If you pass a non-numeric second parameter, it can either be a Buffer object (which must be of the correct length; an error will be thrown if the size of the decoded data does not match the buffer length) or a "stream" object (which must implement a writeByte method).

The optional third multistream parameter, if true, attempts to continue reading past the end of the bzip2 file. This supports "multistream" bzip2 files, which are simply multiple bzip2 files concatenated together. If this argument is true, the input stream must have an eof method which returns true when the end of the input has been reached.

The second exported method is a function accepting two or three parameters:

Bunzip.decodeBlock = function(input, Number blockStartBits, [Number expectedSize] or [output])

The input and expectedSize/output parameters are as above.

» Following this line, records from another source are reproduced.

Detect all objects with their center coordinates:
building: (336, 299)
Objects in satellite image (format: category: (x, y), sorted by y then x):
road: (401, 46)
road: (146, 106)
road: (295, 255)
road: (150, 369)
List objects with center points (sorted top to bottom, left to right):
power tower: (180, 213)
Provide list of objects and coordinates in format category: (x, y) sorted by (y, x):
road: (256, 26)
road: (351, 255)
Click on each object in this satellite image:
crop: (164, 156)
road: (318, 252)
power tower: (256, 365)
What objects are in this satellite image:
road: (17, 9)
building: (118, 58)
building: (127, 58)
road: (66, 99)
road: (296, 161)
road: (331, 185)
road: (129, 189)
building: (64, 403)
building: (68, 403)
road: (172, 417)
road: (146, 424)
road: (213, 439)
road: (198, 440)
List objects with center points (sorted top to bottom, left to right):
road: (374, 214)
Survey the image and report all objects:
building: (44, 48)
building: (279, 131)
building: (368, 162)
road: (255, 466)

The blockStartBits parameter gives the start of the desired block, in bits.

If passing a stream as the input parameter, it must implement the seek method.

The final exported method is a function accepting two or three parameters:

Bunzip.table = function(input, Function callback, [boolean multistream])

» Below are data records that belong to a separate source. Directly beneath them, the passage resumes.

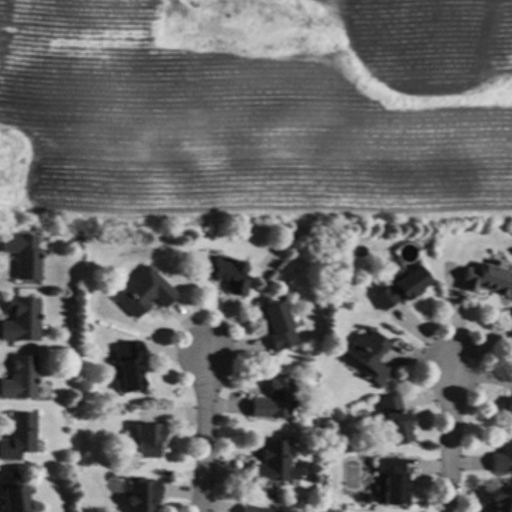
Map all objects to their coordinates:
crop: (255, 111)
building: (22, 254)
building: (22, 255)
building: (226, 272)
building: (227, 274)
building: (486, 278)
building: (485, 280)
building: (400, 288)
building: (399, 289)
building: (143, 292)
building: (143, 293)
building: (510, 317)
building: (509, 318)
building: (20, 319)
building: (20, 320)
building: (276, 324)
building: (276, 326)
building: (368, 356)
building: (369, 356)
building: (126, 366)
building: (128, 367)
building: (20, 377)
building: (20, 378)
building: (273, 399)
building: (273, 400)
building: (507, 406)
building: (507, 406)
building: (394, 419)
building: (393, 420)
building: (18, 435)
road: (205, 435)
building: (18, 436)
road: (449, 438)
building: (147, 439)
building: (147, 440)
building: (503, 456)
building: (503, 456)
building: (270, 463)
building: (273, 464)
building: (391, 480)
building: (393, 480)
building: (12, 493)
building: (11, 494)
building: (140, 495)
building: (141, 495)
building: (364, 497)
building: (500, 500)
building: (500, 500)
building: (252, 509)
building: (253, 509)
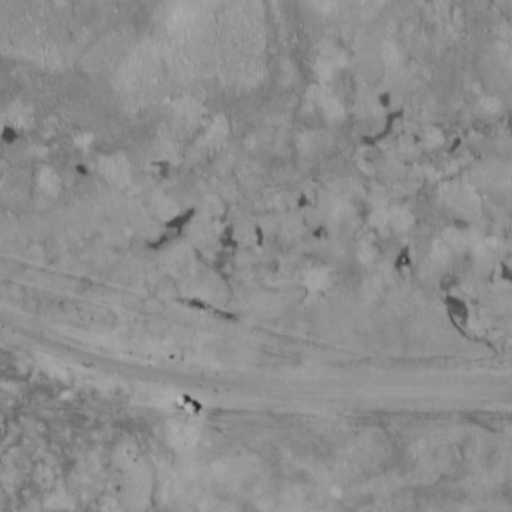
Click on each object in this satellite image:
road: (251, 383)
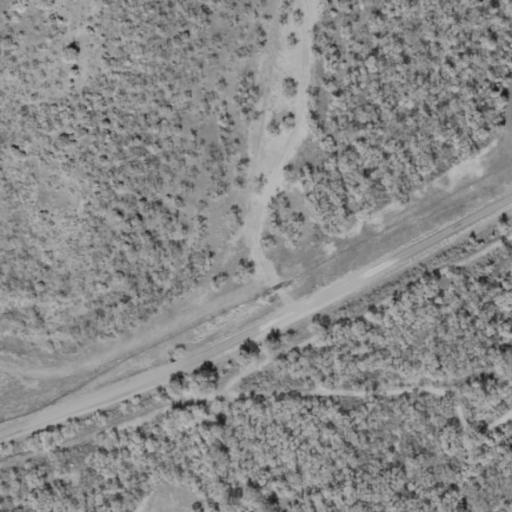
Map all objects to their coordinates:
road: (264, 328)
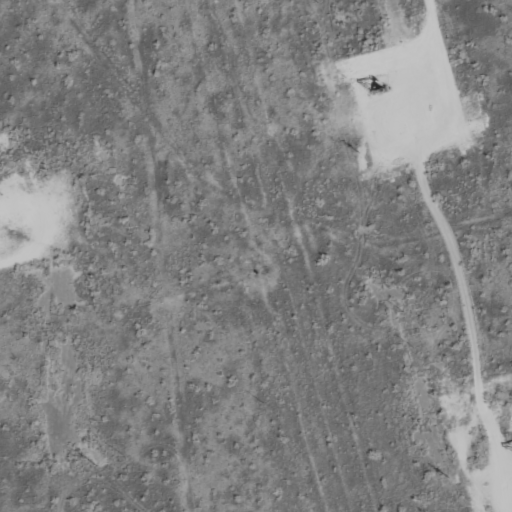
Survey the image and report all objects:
road: (443, 50)
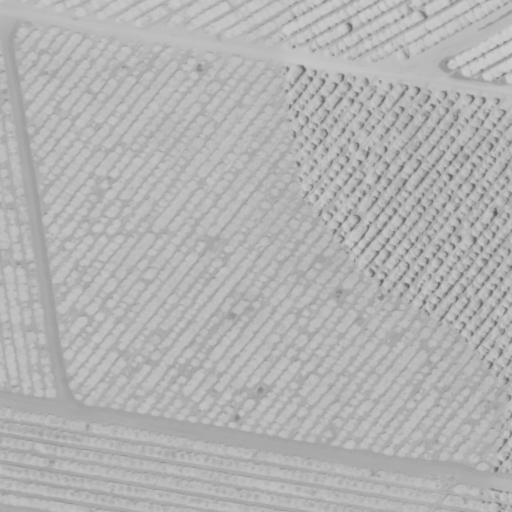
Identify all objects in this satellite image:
road: (256, 51)
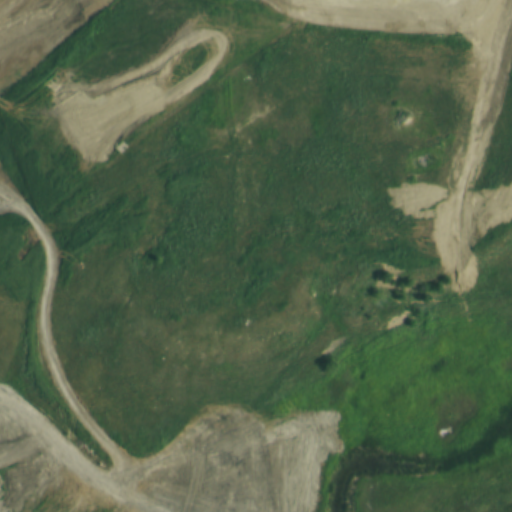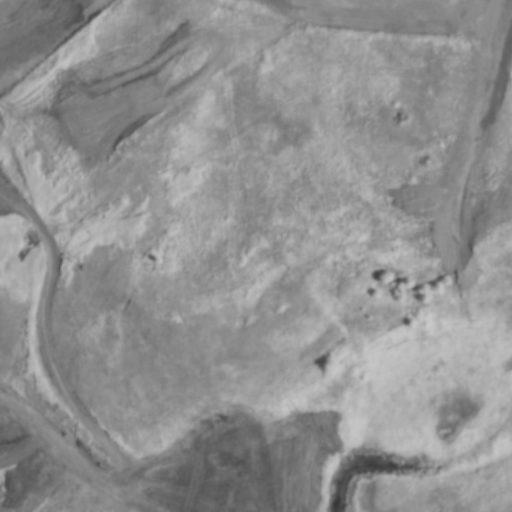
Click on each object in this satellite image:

The input and multistream parameters are identical to those for the decode method.

This function will invoke callback(position, size) once per bzip2 block, where position gives the starting position of the block (in bits), and size gives the uncompressed size of the block (in bytes).

This can be used to construct an index allowing direct access to a particular block inside a bzip2 file, using the decodeBlock method.

Command-line

There are binaries available in bin. The first generates an index of all the blocks in a bzip2-compressed file:

$ bin/seek-bzip-table test/sample4.bz2
32	99981
320555	99981
606348	99981
847568	99981
1089094	99981
1343625	99981
1596228	99981
1843336	99981
2090919	99981
2342106	39019
$

The first field is the starting position of the block, in bits, and the second field is the length of the block, in bytes.

The second binary decodes an arbitrary block of a bzip2 file:

$ bin/seek-bunzip -d -b 2342106 test/sample4.bz2 | tail
élan's
émigré
émigré's
émigrés
épée
épée's
épées
étude
étude's
études
$

Use --help to see other options.

Help wanted

Improvements to this module would be generally useful. Feel free to fork on github and submit pull requests!

License

MIT License

Copyright © 2013-2015 C. Scott Ananian

Copyright © 2012-2015 Eli Skeggs

Copyright © 2011 Kevin Kwok

Permission is hereby granted, free of charge, to any person obtaining a copy of this software and associated documentation files (the "Software"), to deal in the Software without restriction, including without limitation the rights to use, copy, modify, merge, publish, distribute, sublicense, and/or sell copies of the Software, and to permit persons to whom the Software is furnished to do so, subject to the following conditions:

The above copyright notice and this permission notice shall be included in all copies or substantial portions of the Software.

THE SOFTWARE IS PROVIDED "AS IS", WITHOUT WARRANTY OF ANY KIND, EXPRESS OR IMPLIED, INCLUDING BUT NOT LIMITED TO THE WARRANTIES OF MERCHANTABILITY, FITNESS FOR A PARTICULAR PURPOSE AND NONINFRINGEMENT. IN NO EVENT SHALL THE AUTHORS OR COPYRIGHT HOLDERS BE LIABLE FOR ANY CLAIM, DAMAGES OR OTHER LIABILITY, WHETHER IN AN ACTION OF CONTRACT, TORT OR OTHERWISE, ARISING FROM, OUT OF OR IN CONNECTION WITH THE SOFTWARE OR THE USE OR OTHER DEALINGS IN THE SOFTWARE.